Work instruction: Exclude the pictures, then copy word for word the lines running from the beginning of the records through the line with "31: (787, 486, 0.19)".

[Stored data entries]
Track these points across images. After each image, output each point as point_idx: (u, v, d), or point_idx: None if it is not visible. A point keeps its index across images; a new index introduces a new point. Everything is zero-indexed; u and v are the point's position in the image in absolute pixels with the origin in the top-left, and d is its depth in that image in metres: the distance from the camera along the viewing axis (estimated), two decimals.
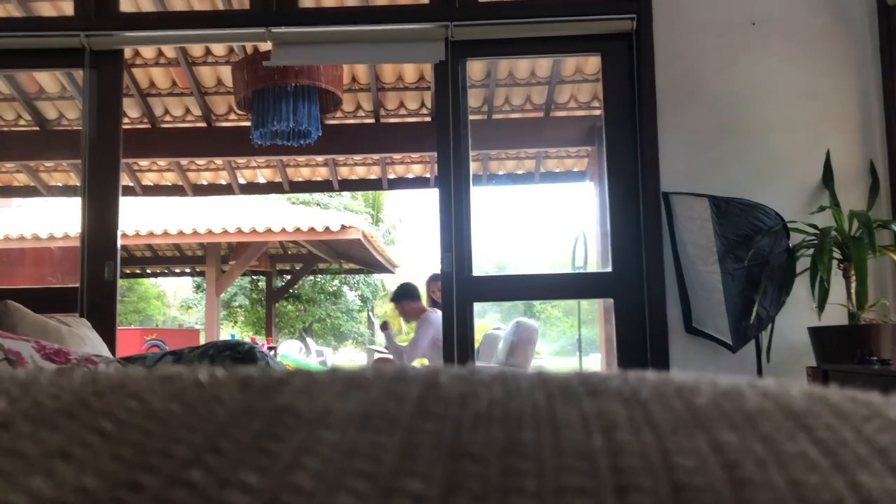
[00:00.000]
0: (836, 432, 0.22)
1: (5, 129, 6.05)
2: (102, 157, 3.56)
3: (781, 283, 2.92)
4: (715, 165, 3.29)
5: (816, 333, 2.90)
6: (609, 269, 3.46)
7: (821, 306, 2.76)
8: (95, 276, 3.45)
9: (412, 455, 0.19)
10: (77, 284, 3.45)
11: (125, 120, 5.17)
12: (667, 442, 0.20)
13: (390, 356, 5.65)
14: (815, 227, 2.95)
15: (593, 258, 6.43)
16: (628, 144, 3.40)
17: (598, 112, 5.84)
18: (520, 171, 7.45)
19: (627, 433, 0.21)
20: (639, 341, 3.32)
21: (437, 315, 5.13)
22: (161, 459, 0.20)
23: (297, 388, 0.24)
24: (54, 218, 9.00)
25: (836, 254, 2.89)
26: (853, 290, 2.85)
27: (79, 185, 3.64)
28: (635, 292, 3.35)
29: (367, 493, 0.18)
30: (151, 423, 0.22)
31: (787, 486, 0.19)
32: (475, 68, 5.50)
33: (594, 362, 10.98)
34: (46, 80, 5.48)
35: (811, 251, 2.86)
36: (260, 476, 0.19)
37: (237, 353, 2.02)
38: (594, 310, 9.48)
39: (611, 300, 3.55)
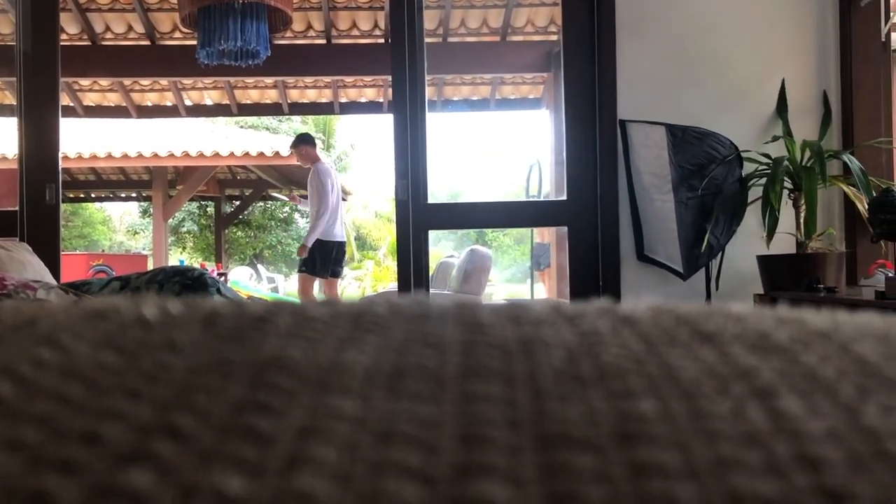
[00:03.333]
0: None
1: None
2: (39, 75, 3.38)
3: (733, 213, 2.96)
4: (672, 93, 3.27)
5: (765, 262, 2.96)
6: (564, 197, 3.46)
7: (770, 235, 2.80)
8: (36, 199, 3.32)
9: (481, 438, 0.12)
10: (16, 208, 3.32)
11: (63, 36, 4.90)
12: (863, 416, 0.14)
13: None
14: (768, 156, 2.97)
15: (547, 187, 6.44)
16: (586, 71, 3.36)
17: (555, 37, 5.75)
18: (475, 98, 7.35)
19: (793, 400, 0.14)
20: (591, 268, 3.35)
21: (325, 166, 6.02)
22: (84, 450, 0.12)
23: (284, 329, 0.17)
24: None
25: (787, 183, 2.92)
26: (802, 220, 2.90)
27: (15, 104, 3.46)
28: (589, 220, 3.36)
29: None
30: (73, 385, 0.14)
31: None
32: None
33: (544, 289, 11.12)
34: None
35: (763, 181, 2.88)
36: (246, 478, 0.11)
37: (187, 278, 1.97)
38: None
39: (564, 228, 3.55)
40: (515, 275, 20.39)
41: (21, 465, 0.12)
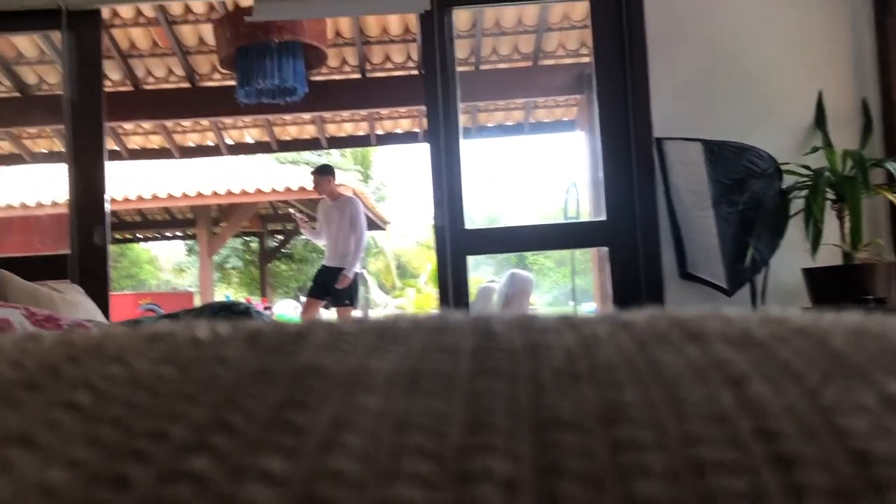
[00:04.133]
0: None
1: None
2: (85, 122, 3.50)
3: (775, 226, 2.92)
4: (707, 109, 3.25)
5: (810, 274, 2.91)
6: (603, 217, 3.45)
7: (815, 247, 2.76)
8: (85, 241, 3.42)
9: (484, 426, 0.15)
10: (67, 251, 3.42)
11: (107, 83, 5.06)
12: (822, 397, 0.16)
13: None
14: (808, 168, 2.93)
15: (585, 207, 6.42)
16: (619, 91, 3.36)
17: (586, 59, 5.76)
18: (509, 123, 7.38)
19: (762, 386, 0.16)
20: (634, 288, 3.32)
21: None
22: (153, 444, 0.15)
23: (318, 342, 0.19)
24: (40, 185, 8.90)
25: (830, 194, 2.88)
26: (847, 230, 2.85)
27: (63, 150, 3.58)
28: (630, 240, 3.34)
29: (436, 480, 0.13)
30: (139, 393, 0.17)
31: None
32: (461, 18, 5.41)
33: (589, 311, 11.03)
34: (25, 44, 5.37)
35: (805, 193, 2.85)
36: (286, 461, 0.14)
37: (233, 313, 2.02)
38: (587, 259, 9.50)
39: (605, 248, 3.54)
40: (558, 297, 20.26)
41: (102, 457, 0.14)
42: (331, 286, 6.23)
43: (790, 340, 0.19)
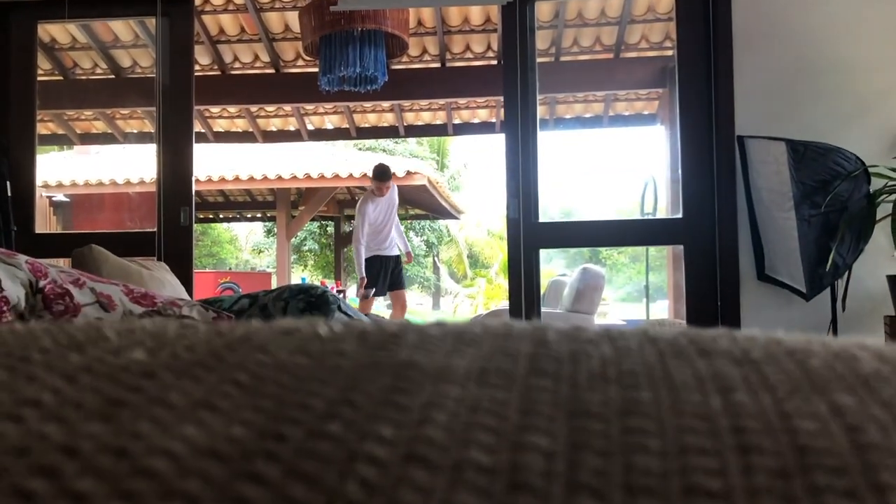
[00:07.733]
0: None
1: (83, 77, 6.23)
2: (175, 104, 3.63)
3: (860, 230, 2.83)
4: (793, 107, 3.17)
5: None
6: (680, 214, 3.40)
7: None
8: (171, 220, 3.56)
9: (533, 412, 0.20)
10: (154, 229, 3.57)
11: (196, 67, 5.24)
12: (785, 404, 0.21)
13: None
14: None
15: (663, 204, 6.31)
16: (702, 86, 3.30)
17: (670, 53, 5.66)
18: (588, 115, 7.31)
19: (744, 395, 0.21)
20: (709, 288, 3.27)
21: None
22: (299, 412, 0.21)
23: (413, 343, 0.26)
24: (131, 164, 9.26)
25: None
26: None
27: (153, 131, 3.73)
28: (707, 239, 3.29)
29: (497, 448, 0.19)
30: (283, 376, 0.23)
31: None
32: (543, 9, 5.38)
33: (661, 309, 10.86)
34: (121, 28, 5.60)
35: (893, 196, 2.75)
36: (394, 429, 0.20)
37: (311, 296, 2.08)
38: (662, 256, 9.35)
39: (681, 246, 3.49)
40: (631, 294, 19.98)
41: (265, 419, 0.21)
42: (395, 272, 6.42)
43: (777, 360, 0.24)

Response to the exercise:
Track these points across images. After each image, output each point as point_idx: (u, v, d), or point_idx: None if it is not visible. A point keeps its index across images; a new index introduces a new point. Everything is zero-indexed; u and v are the point's position in the image in absolute pixels with the origin in the top-left, and d is its depth in that image in metres: the distance from the camera along the viewing axis (estimated), two decimals.
[00:00.000]
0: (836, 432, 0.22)
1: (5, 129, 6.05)
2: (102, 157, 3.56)
3: (781, 283, 2.92)
4: (715, 165, 3.29)
5: (816, 333, 2.90)
6: (609, 269, 3.46)
7: (821, 306, 2.76)
8: (95, 276, 3.45)
9: (412, 455, 0.19)
10: (77, 284, 3.45)
11: (125, 120, 5.17)
12: (667, 442, 0.20)
13: (390, 356, 5.65)
14: (815, 227, 2.95)
15: (593, 258, 6.43)
16: (628, 144, 3.40)
17: (598, 112, 5.84)
18: (520, 171, 7.45)
19: (627, 433, 0.21)
20: (639, 341, 3.32)
21: (437, 315, 5.13)
22: (161, 459, 0.20)
23: (297, 388, 0.24)
24: (54, 218, 9.00)
25: (836, 254, 2.89)
26: (853, 290, 2.85)
27: (79, 185, 3.64)
28: (635, 292, 3.35)
29: (367, 493, 0.18)
30: (151, 423, 0.22)
31: (787, 486, 0.19)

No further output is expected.